Attorney Tanya Hobson-Williams Outlines Steps Families Should Take to Help Ensure the Safety of Loved Ones in a Nursing Home

August 11, 2014

Recent Reports Point to Widespread Violations Compromising Patient Care

JAMAICA ESTATES, NY – Attorney Tanya Hobson-Williams of Hobson-Williams, P.C. advises family members to check in periodically, or to pay an aide to check in, with loved ones in nursing homes. She explains that frequent visits help to make sure their loved ones are treated properly by nursing home staff. She also says that, before admitting a loved one into a nursing home, relatives should learn more about the facility, its safety record, and the patient-to-nurse ratio.

Ms. Hobson-Williams says more scrutiny of the care provided in nursing homes is needed following the recent death of a 71-year-old woman at a Long Island assisted living facility. An employee at Medford Multicare Facility said the decedent died two minutes after her ventilator malfunctioned. The resident’s death is currently being investigated by the New York State Attorney General’s office and the New York State Department of Health.

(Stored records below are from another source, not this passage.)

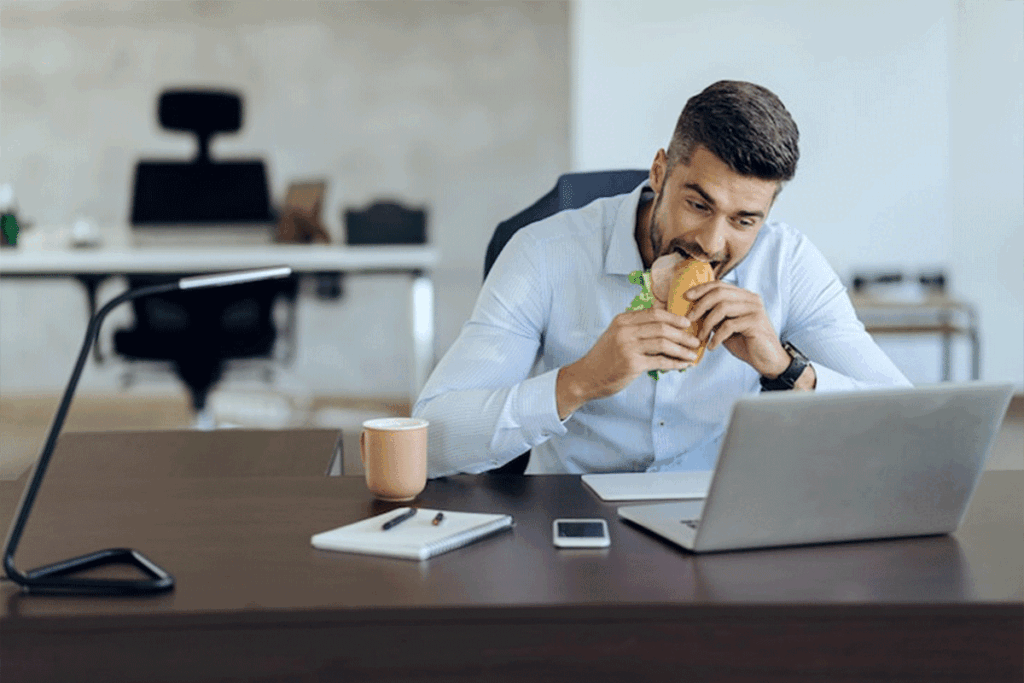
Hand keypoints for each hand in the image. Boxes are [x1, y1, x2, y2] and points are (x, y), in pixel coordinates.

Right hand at [560, 307, 701, 410]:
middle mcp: (625, 330)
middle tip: (695, 340)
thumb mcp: (616, 335)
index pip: (654, 313)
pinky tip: (683, 365)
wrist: (586, 377)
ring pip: (664, 343)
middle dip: (682, 334)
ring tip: (692, 354)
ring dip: (682, 349)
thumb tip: (664, 327)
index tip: (687, 323)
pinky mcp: (632, 364)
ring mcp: (628, 346)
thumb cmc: (604, 357)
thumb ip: (636, 328)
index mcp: (623, 320)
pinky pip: (660, 361)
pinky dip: (675, 363)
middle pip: (662, 327)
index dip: (674, 317)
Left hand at [683, 281, 789, 376]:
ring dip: (707, 323)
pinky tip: (712, 346)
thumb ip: (714, 316)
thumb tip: (692, 309)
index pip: (719, 285)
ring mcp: (755, 309)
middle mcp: (751, 298)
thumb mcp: (725, 326)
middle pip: (719, 293)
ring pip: (723, 307)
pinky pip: (729, 325)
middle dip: (700, 305)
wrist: (767, 360)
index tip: (686, 297)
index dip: (701, 289)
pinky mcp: (756, 322)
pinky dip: (717, 336)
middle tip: (689, 319)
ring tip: (700, 337)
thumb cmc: (745, 343)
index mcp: (744, 296)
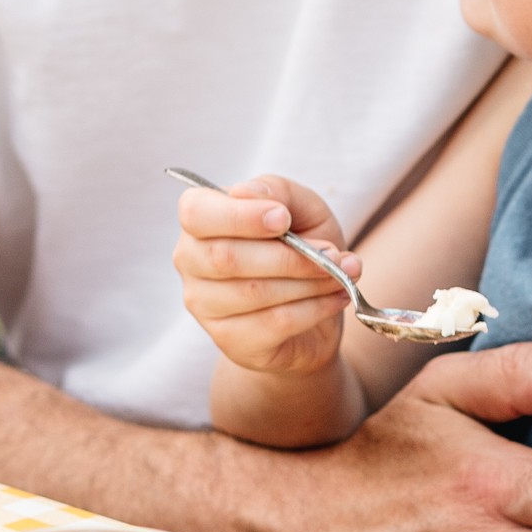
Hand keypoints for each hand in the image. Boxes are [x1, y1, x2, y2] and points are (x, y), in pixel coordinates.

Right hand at [174, 175, 357, 379]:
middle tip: (333, 253)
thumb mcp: (302, 208)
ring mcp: (204, 305)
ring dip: (309, 282)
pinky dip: (314, 308)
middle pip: (226, 257)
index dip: (240, 216)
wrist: (314, 306)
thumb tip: (249, 193)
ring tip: (342, 274)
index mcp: (199, 219)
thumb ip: (278, 192)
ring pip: (253, 292)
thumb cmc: (301, 245)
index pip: (196, 213)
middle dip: (290, 256)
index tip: (283, 218)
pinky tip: (335, 297)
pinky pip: (273, 323)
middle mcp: (190, 261)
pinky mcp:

Medford Multicare Center is also under investigation for the death of another resident that occurred in June. Nine employees were arrested for charges ranging from patient abuse and neglect to falsifying business records. In addition, the state cited the center for 130 violations since 2003, when the facility opened.

“It is important that nursing home staff members see family members looking after and visiting their loved ones,” Ms. Hobson-Williams said. “When a nursing home or care facility does not see anyone checking on a resident, there is greater opportunity for abuse. You should also make sure that the facility or nursing home you choose for a loved one is a reputable one.”

According to the National Center on Elder Abuse (NCEA), nearly one in three nursing homes were cited for violations of federal standards that could cause actual harm to a resident; nearly one in 10 homes had violations that could have caused its residents harm, serious injury or death. The NCEA found that 44% of residents surveyed said they were abused and 95% said they had been neglected or seen someone neglected. More than half of nursing home staff admitted to mistreating senior residents, with two-thirds of those incidents involving neglect.

“If you visit your loved one and notice bruising or bleeding that was never there before, or if they are dehydrated, they may have been a victim of abuse or neglect,” Ms. Hobson-Williams said. “It is imperative that the residents’ family members contact an attorney to discuss the matter.”